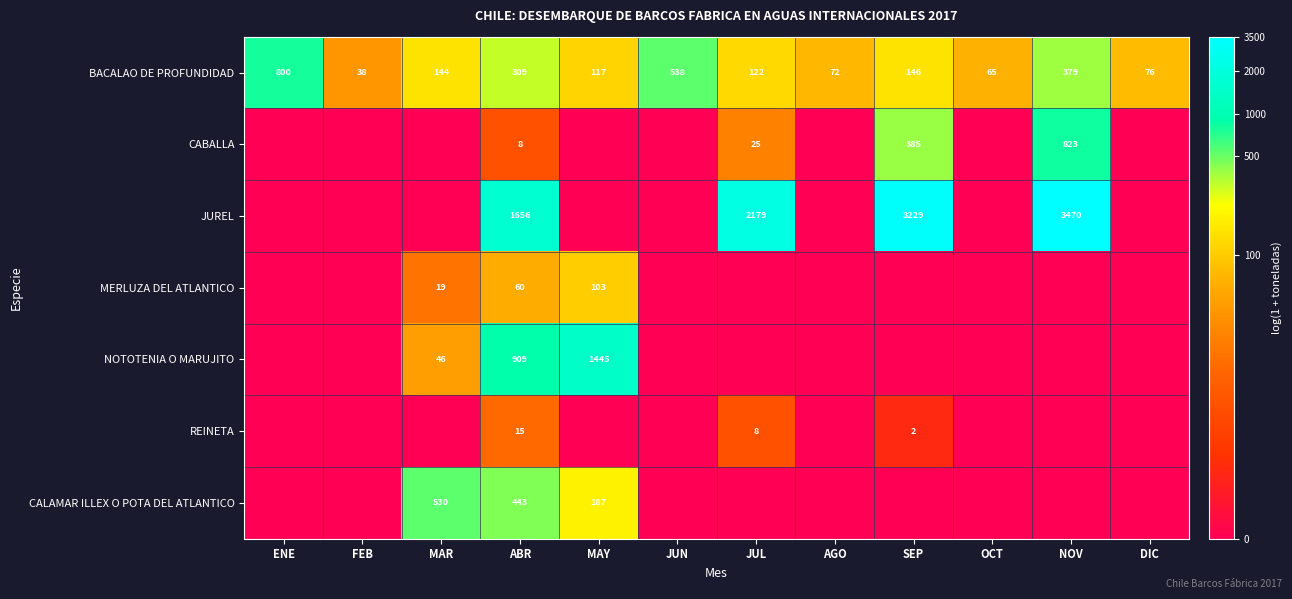

What is the difference between the second highest and minimum values in the BACALAO DE PROFUNDIDAD series?

500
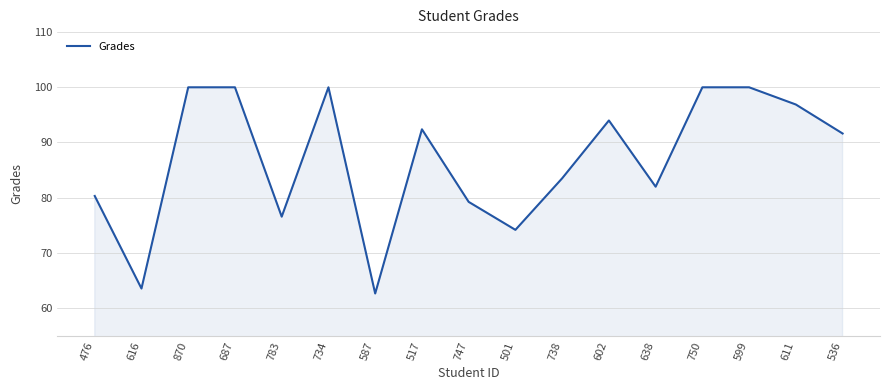

Count the number of data series in this chart.

1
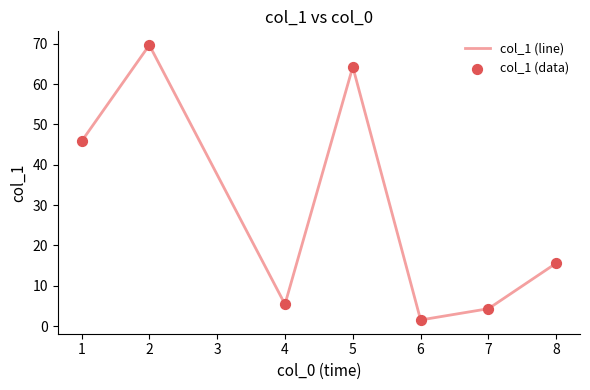

What is the ratio of the value at 6 to the value at 4?

0.3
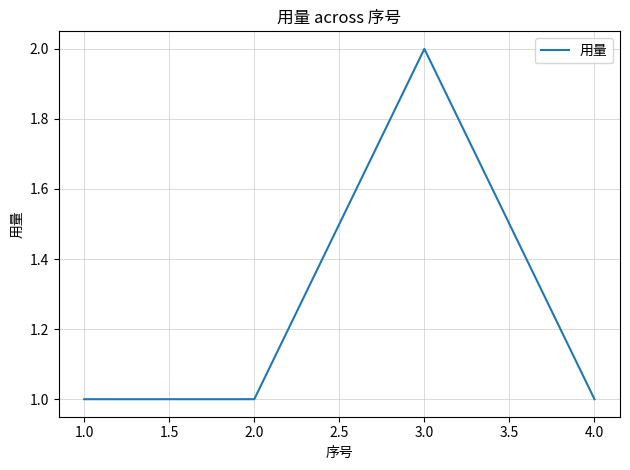

How many distinct data groups are displayed?

1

**What to do:**
List each line of the data above that includes the string "series".

**Response to the task:**
What is the difference between the second highest and minimum values in the BACALAO DE PROFUNDIDAD series?
Count the number of data series in this chart.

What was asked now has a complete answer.